Regarding the STE, the mean LS was significantly lower in RVD group compared to non RVD group preoperatively (p = 0.012), also, the mean LS was significantly lower in RVD patients than non RVD patients 1-week postoperatively (p = 0.001), but there was significant reduction in the mean LS in both groups at 1-week compared to preoperative mean and this was more obvious in RVD group (p = 0.001). In concordance with the result of our study, Rong et al., studied RV function after CABG by 2D speckle tracking and found that there was significant reduction in RVD group postoperatively [30]. Similarly, Gozdzik, et al., enrolled 69 patients scheduled for CABG; they observed a significant decrease in the RVGLS post operatively [20]. As well, among 24 patients undergoing elective CABG enrolled by Bitcon, et al., there was a significant decrease in RV free wall strain [31].
In our study, among the studied samples (n = 77), 68 cases were followed up at 6 months, they were divided into 60 cases did not have RVD and 8 patients who had RVD, among those who had RVD,4 cases developed RVD at 6 months postoperative follow up and half of the cases persisted to have RVD. On the other hand, about 13 cases who had RVD at 1 week postoperative follow up were improved at 6 months follow up which was statistically insignificant (P = 0.15).
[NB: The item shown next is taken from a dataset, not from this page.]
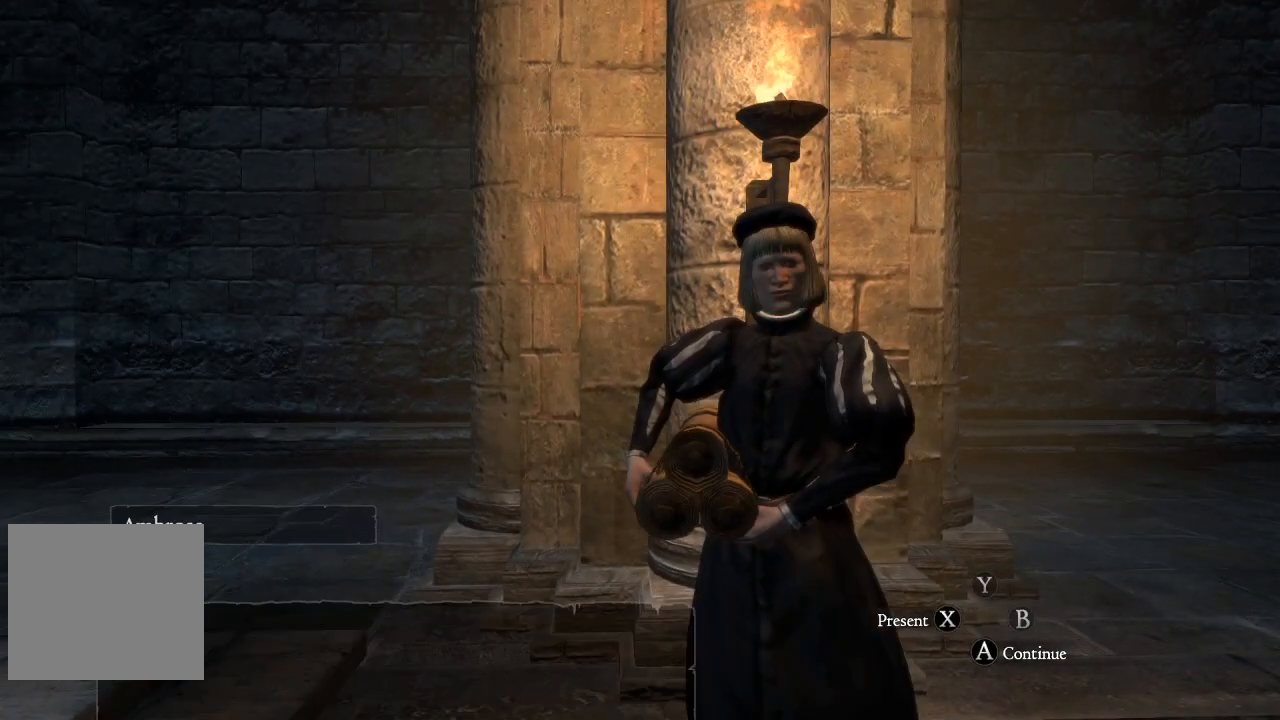
{"buttons": [], "left_stick": "center", "right_stick": "center", "events": []}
This was similar to Pegg, Selvanayagam [21] who studied effects of off-pump versus on-pump coronary artery bypass grafting on early and late right ventricular function and found that the early reduction in measures of RV function recovered completely by 6 months, with normalization of all volumetric parameters [21].
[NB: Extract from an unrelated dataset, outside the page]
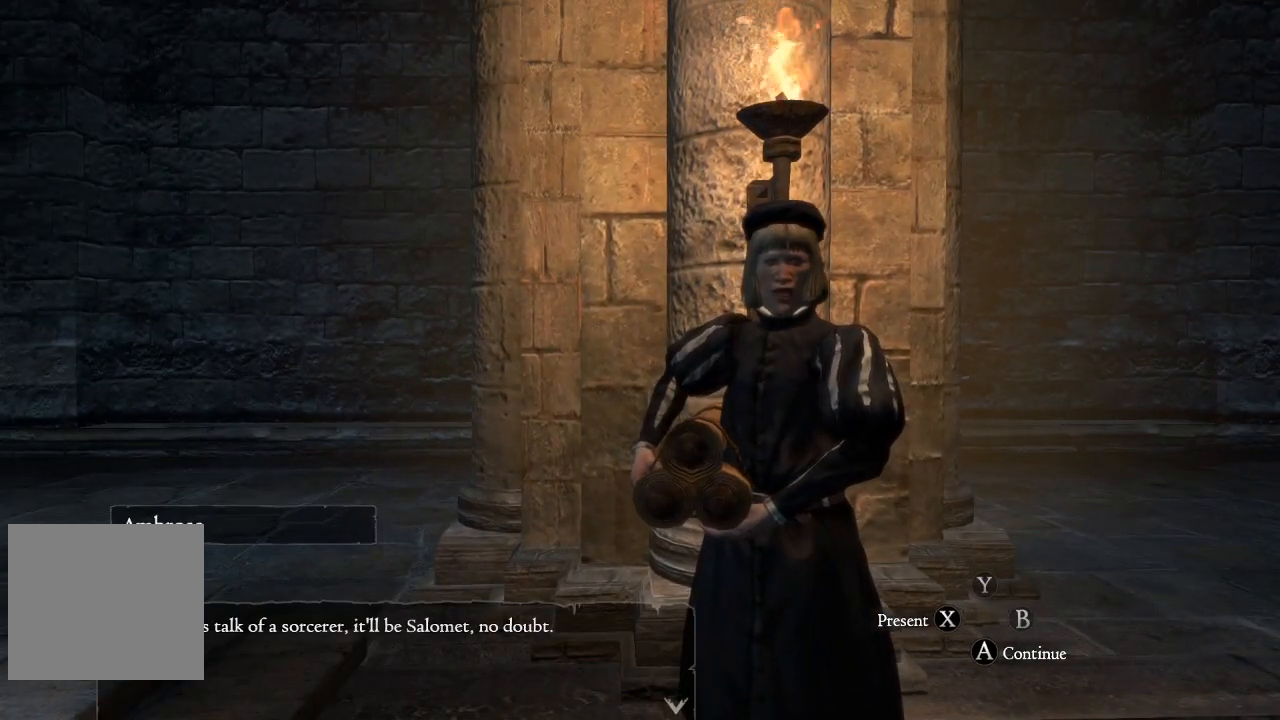
{"buttons": [], "left_stick": "center", "right_stick": "center", "events": []}
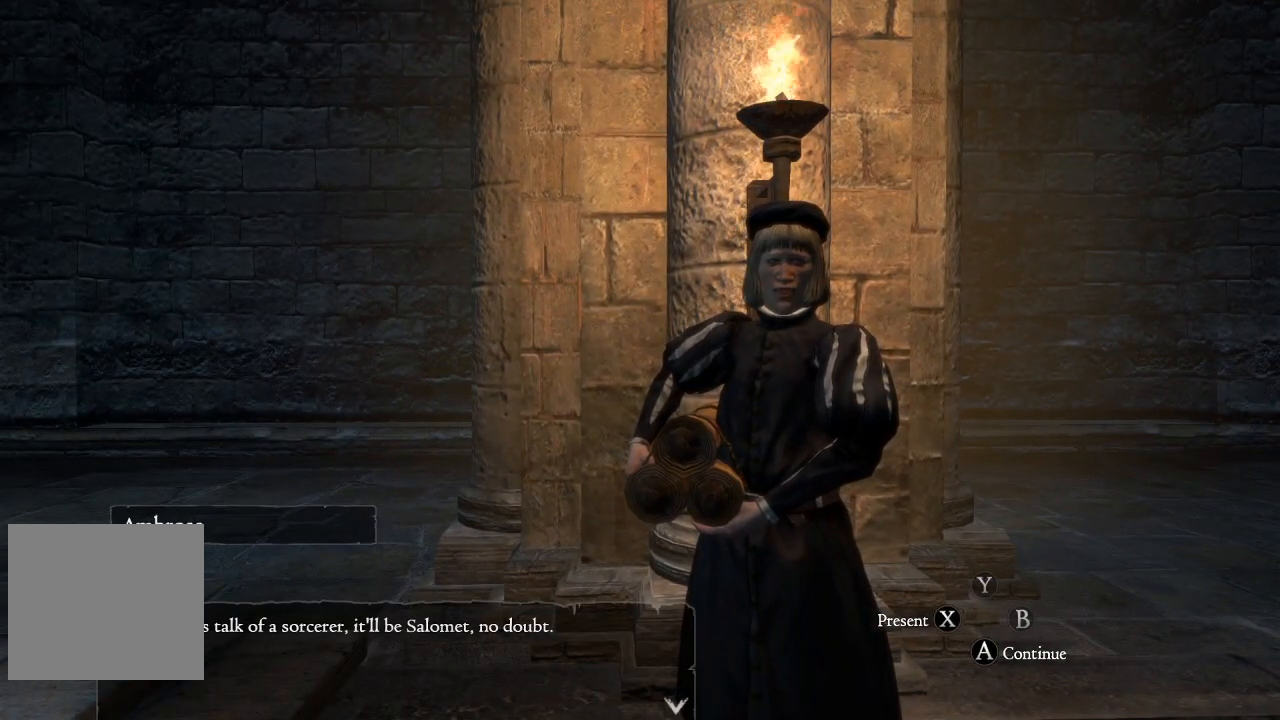
{"buttons": [], "left_stick": "center", "right_stick": "center", "events": []}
Furthermore the study of Ordienė, Unikas [32] who studied the changes of biventricular function after CABG surgery and found that the reduction was seen right after the surgery had a tendency to improve within the follow-up period (6 months) [32]. Similarly, the study of John, Thomas [33] found significant increase in the RV function post CABG over the next 2 months after surgery [33]. This study was against the study of Chinikar, Rafiee [34] who studied RV dysfunction correlates in patients after CABG and found that RVD remains till 6-months postoperative follow up [34].